» Listed entries
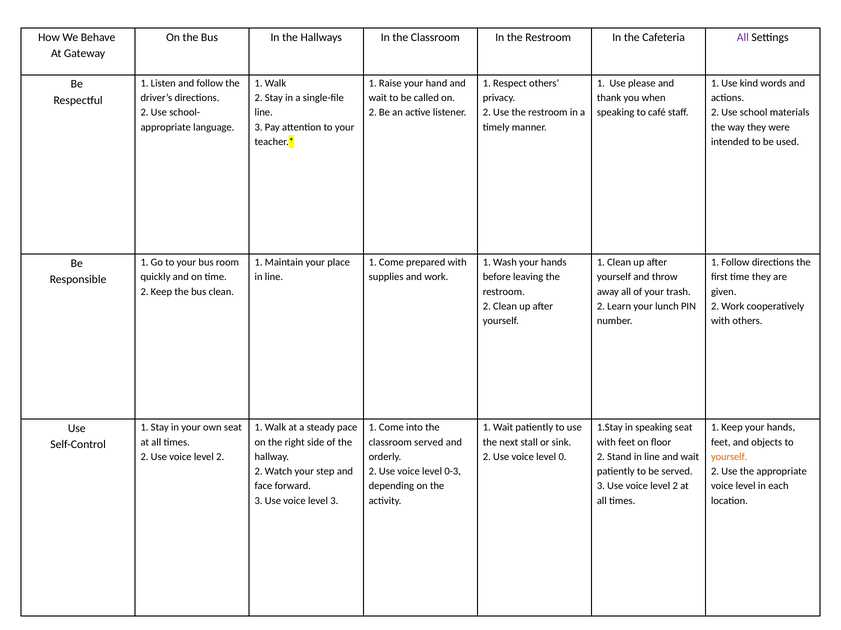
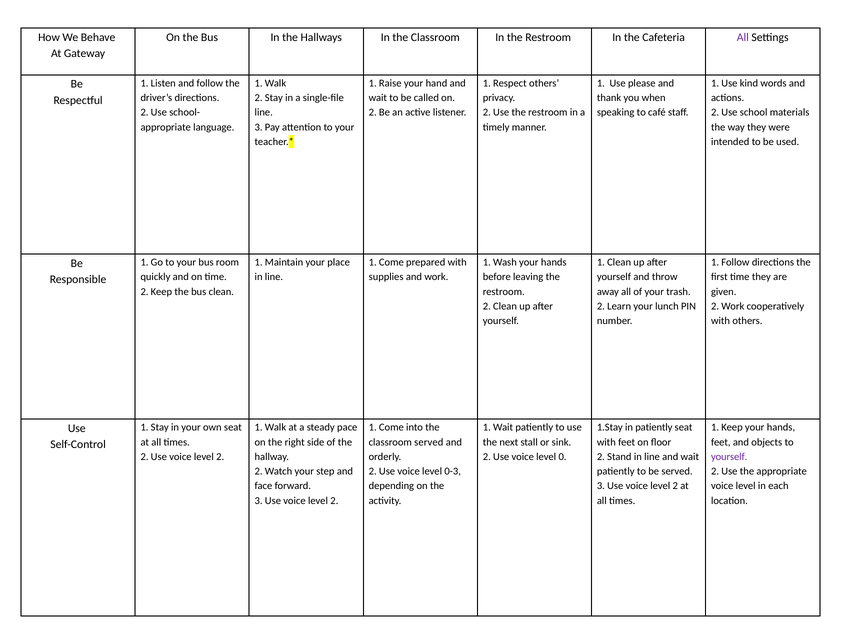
in speaking: speaking -> patiently
yourself at (729, 457) colour: orange -> purple
3 at (334, 501): 3 -> 2
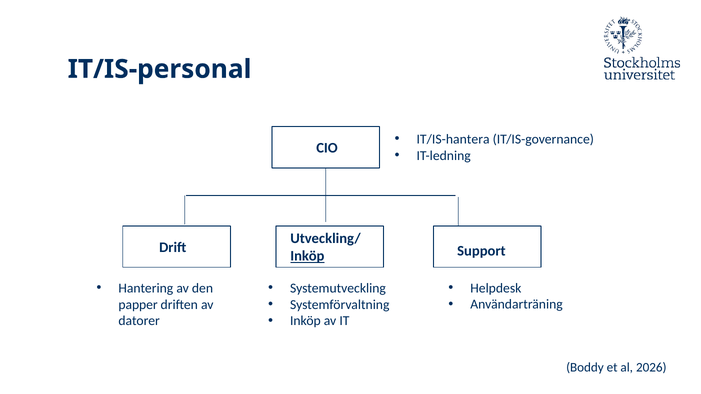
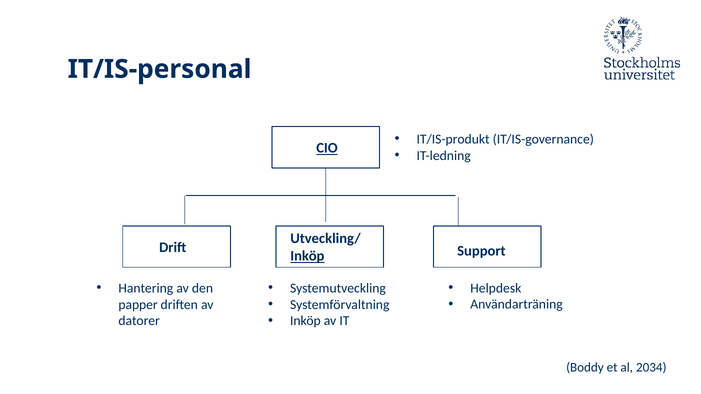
IT/IS-hantera: IT/IS-hantera -> IT/IS-produkt
CIO underline: none -> present
2026: 2026 -> 2034
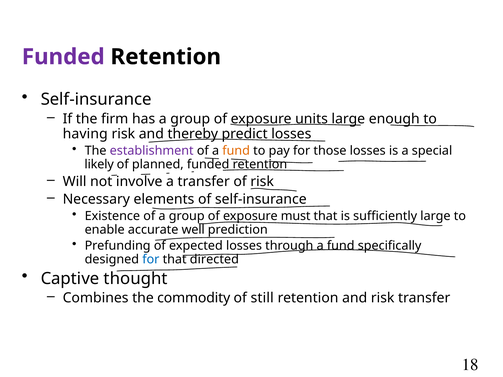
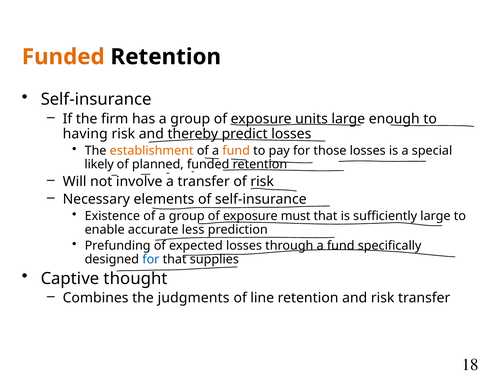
Funded at (63, 57) colour: purple -> orange
establishment colour: purple -> orange
well: well -> less
directed: directed -> supplies
commodity: commodity -> judgments
still: still -> line
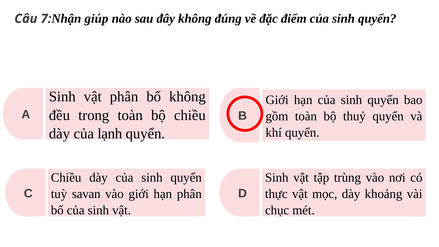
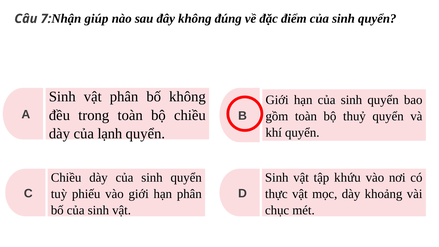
trùng: trùng -> khứu
savan: savan -> phiếu
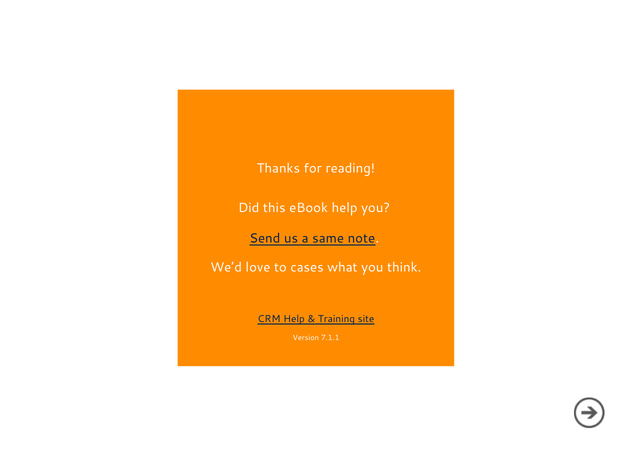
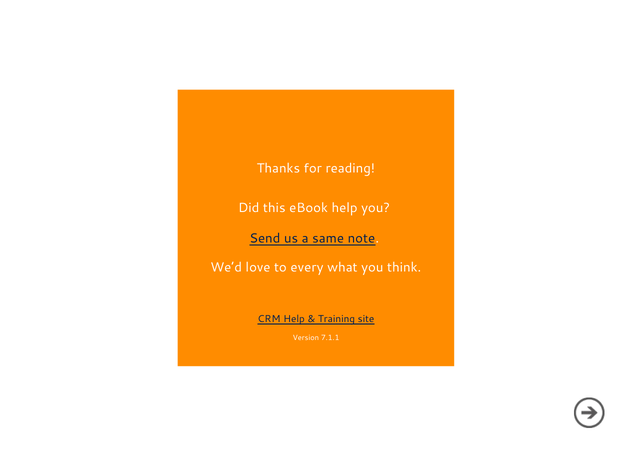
cases: cases -> every
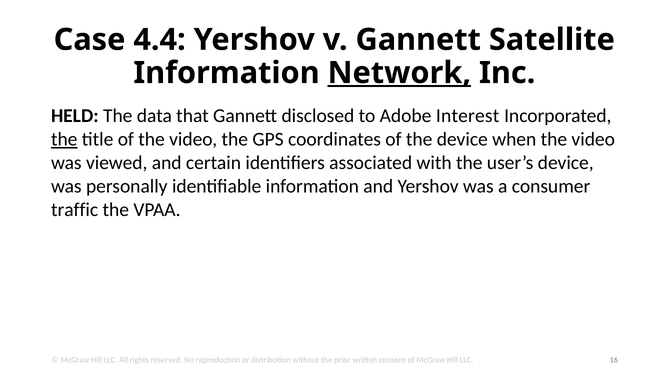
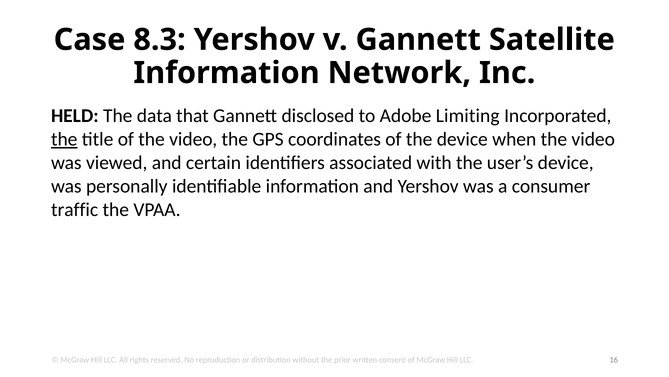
4.4: 4.4 -> 8.3
Network underline: present -> none
Interest: Interest -> Limiting
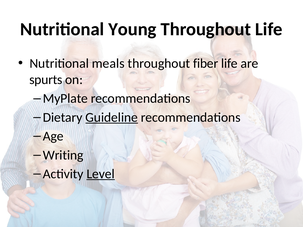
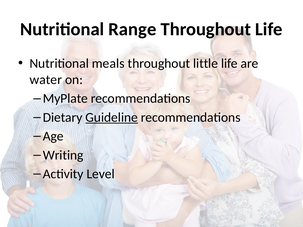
Young: Young -> Range
fiber: fiber -> little
spurts: spurts -> water
Level underline: present -> none
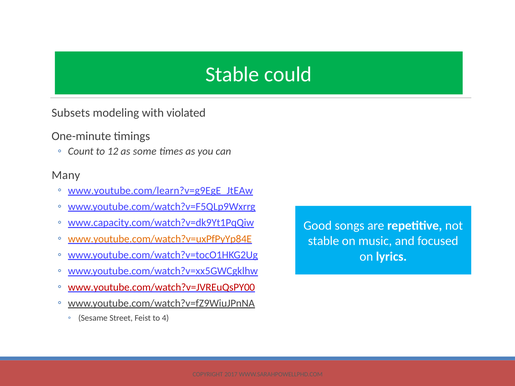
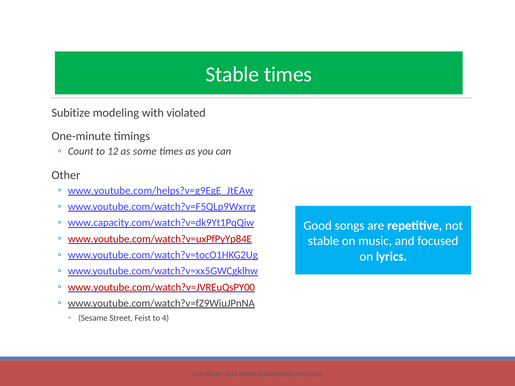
Stable could: could -> times
Subsets: Subsets -> Subitize
Many: Many -> Other
www.youtube.com/learn?v=g9EgE_JtEAw: www.youtube.com/learn?v=g9EgE_JtEAw -> www.youtube.com/helps?v=g9EgE_JtEAw
www.youtube.com/watch?v=uxPfPyYp84E colour: orange -> red
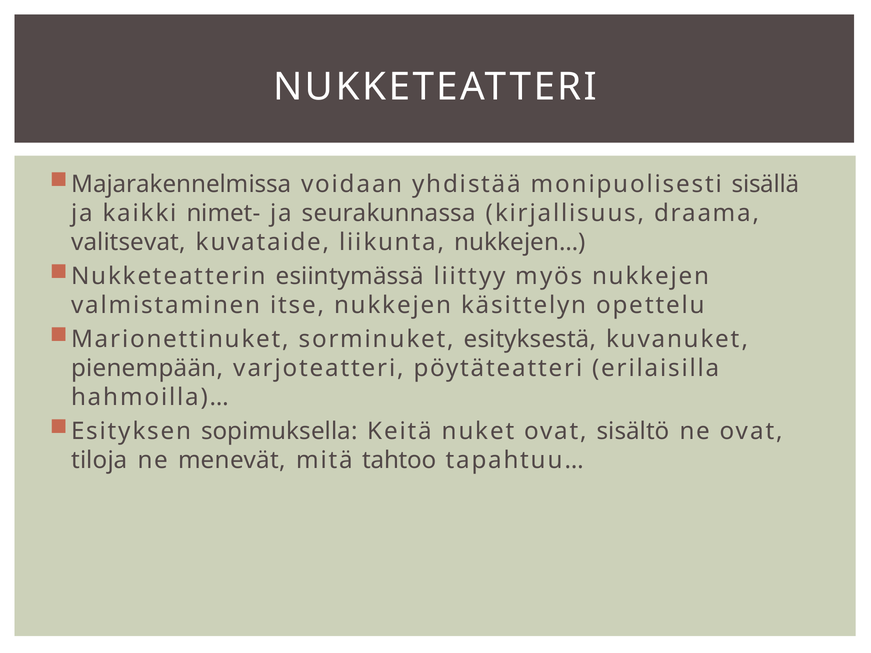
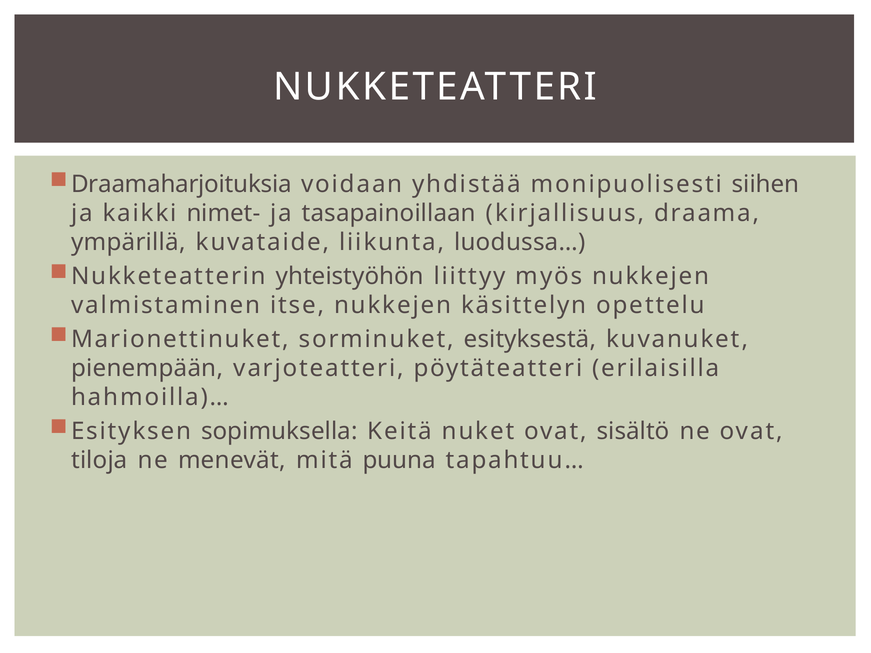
Majarakennelmissa: Majarakennelmissa -> Draamaharjoituksia
sisällä: sisällä -> siihen
seurakunnassa: seurakunnassa -> tasapainoillaan
valitsevat: valitsevat -> ympärillä
nukkejen…: nukkejen… -> luodussa…
esiintymässä: esiintymässä -> yhteistyöhön
tahtoo: tahtoo -> puuna
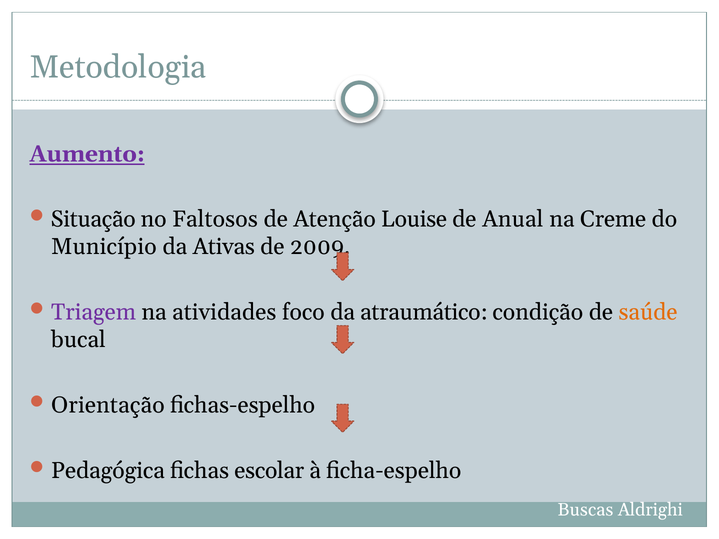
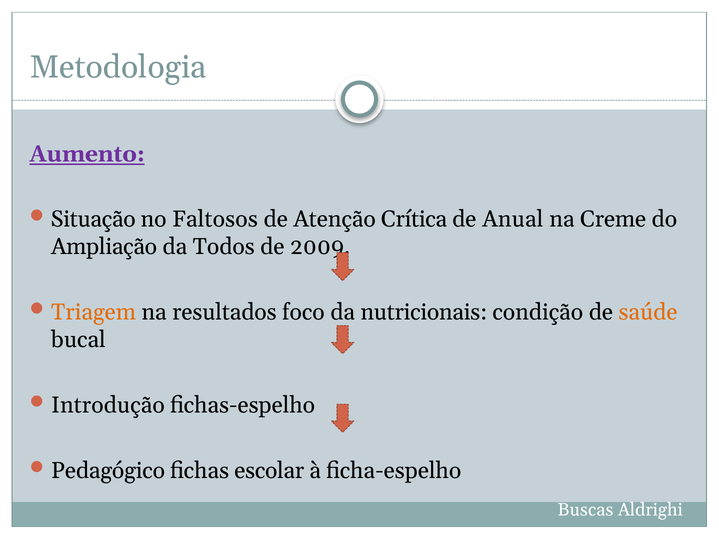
Louise: Louise -> Crítica
Município: Município -> Ampliação
Ativas: Ativas -> Todos
Triagem colour: purple -> orange
atividades: atividades -> resultados
atraumático: atraumático -> nutricionais
Orientação: Orientação -> Introdução
Pedagógica: Pedagógica -> Pedagógico
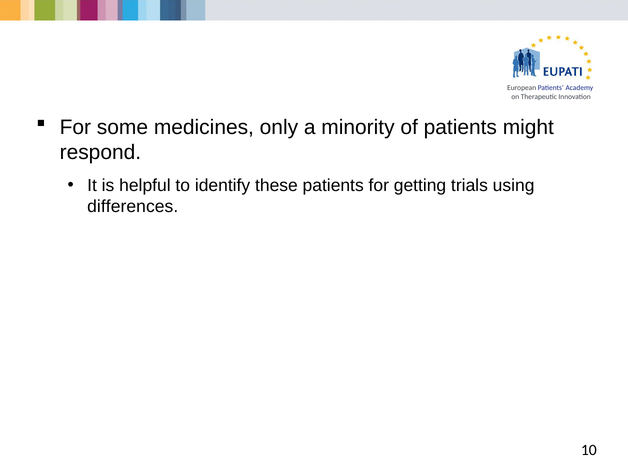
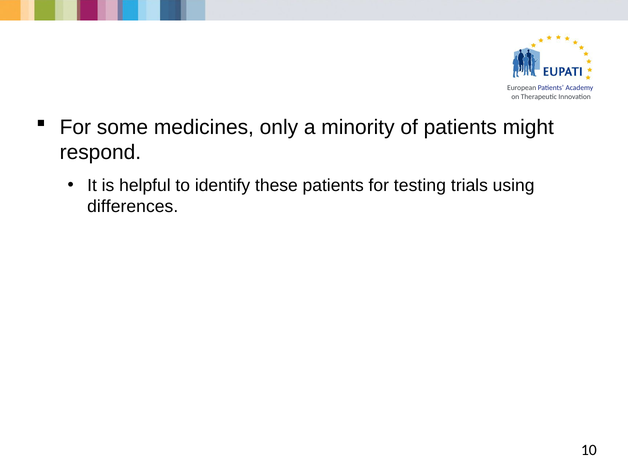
getting: getting -> testing
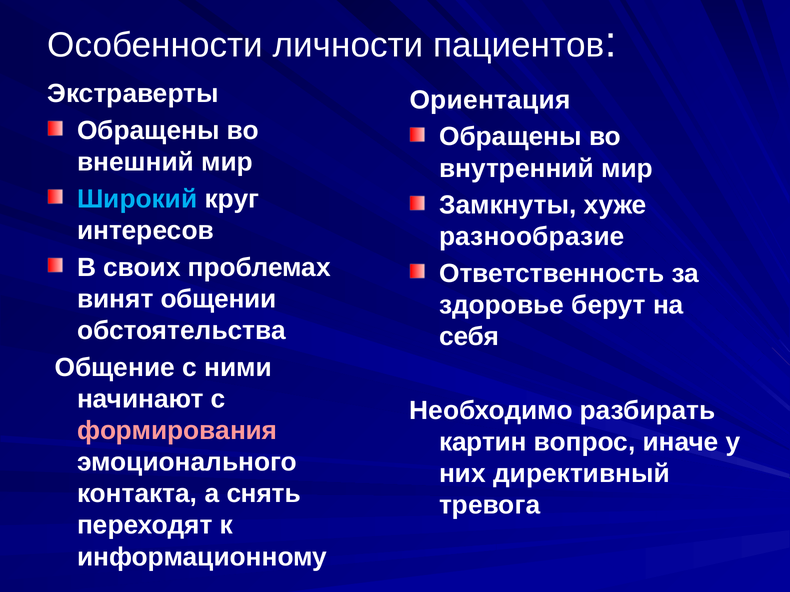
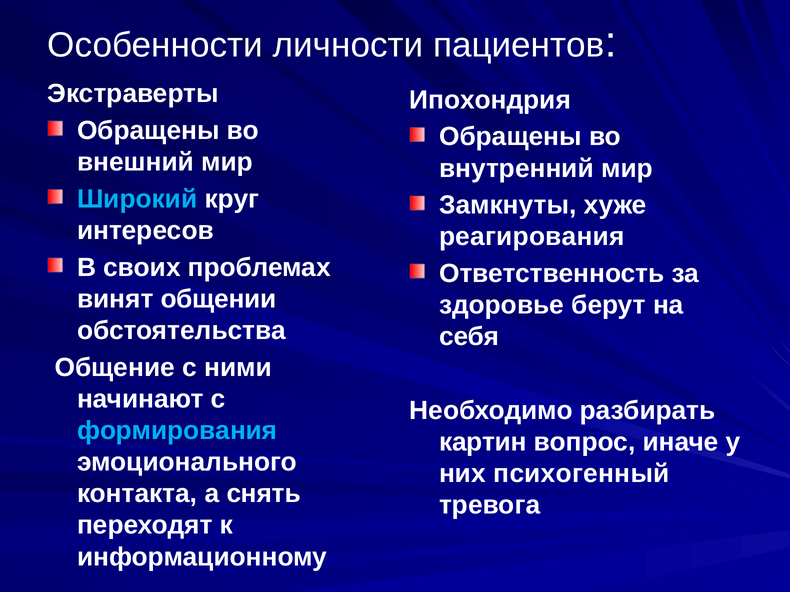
Ориентация: Ориентация -> Ипохондрия
разнообразие: разнообразие -> реагирования
формирования colour: pink -> light blue
директивный: директивный -> психогенный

» Task requirements
Reproduce verbatim every line that follows the pictures in all of the entries above, and leave the pictures out of your answer.

» Result of the task
in speaking: speaking -> patiently
yourself at (729, 457) colour: orange -> purple
3 at (334, 501): 3 -> 2
IT/IS-hantera: IT/IS-hantera -> IT/IS-produkt
CIO underline: none -> present
2026: 2026 -> 2034
Funded at (63, 57) colour: purple -> orange
establishment colour: purple -> orange
well: well -> less
directed: directed -> supplies
commodity: commodity -> judgments
still: still -> line
trùng: trùng -> khứu
savan: savan -> phiếu
cases: cases -> every
4.4: 4.4 -> 8.3
Network underline: present -> none
Interest: Interest -> Limiting
Young: Young -> Range
fiber: fiber -> little
spurts: spurts -> water
Level underline: present -> none
Stable could: could -> times
Subsets: Subsets -> Subitize
Many: Many -> Other
www.youtube.com/learn?v=g9EgE_JtEAw: www.youtube.com/learn?v=g9EgE_JtEAw -> www.youtube.com/helps?v=g9EgE_JtEAw
www.youtube.com/watch?v=uxPfPyYp84E colour: orange -> red
Majarakennelmissa: Majarakennelmissa -> Draamaharjoituksia
sisällä: sisällä -> siihen
seurakunnassa: seurakunnassa -> tasapainoillaan
valitsevat: valitsevat -> ympärillä
nukkejen…: nukkejen… -> luodussa…
esiintymässä: esiintymässä -> yhteistyöhön
tahtoo: tahtoo -> puuna
Louise: Louise -> Crítica
Município: Município -> Ampliação
Ativas: Ativas -> Todos
Triagem colour: purple -> orange
atividades: atividades -> resultados
atraumático: atraumático -> nutricionais
Orientação: Orientação -> Introdução
Pedagógica: Pedagógica -> Pedagógico
getting: getting -> testing
Ориентация: Ориентация -> Ипохондрия
разнообразие: разнообразие -> реагирования
формирования colour: pink -> light blue
директивный: директивный -> психогенный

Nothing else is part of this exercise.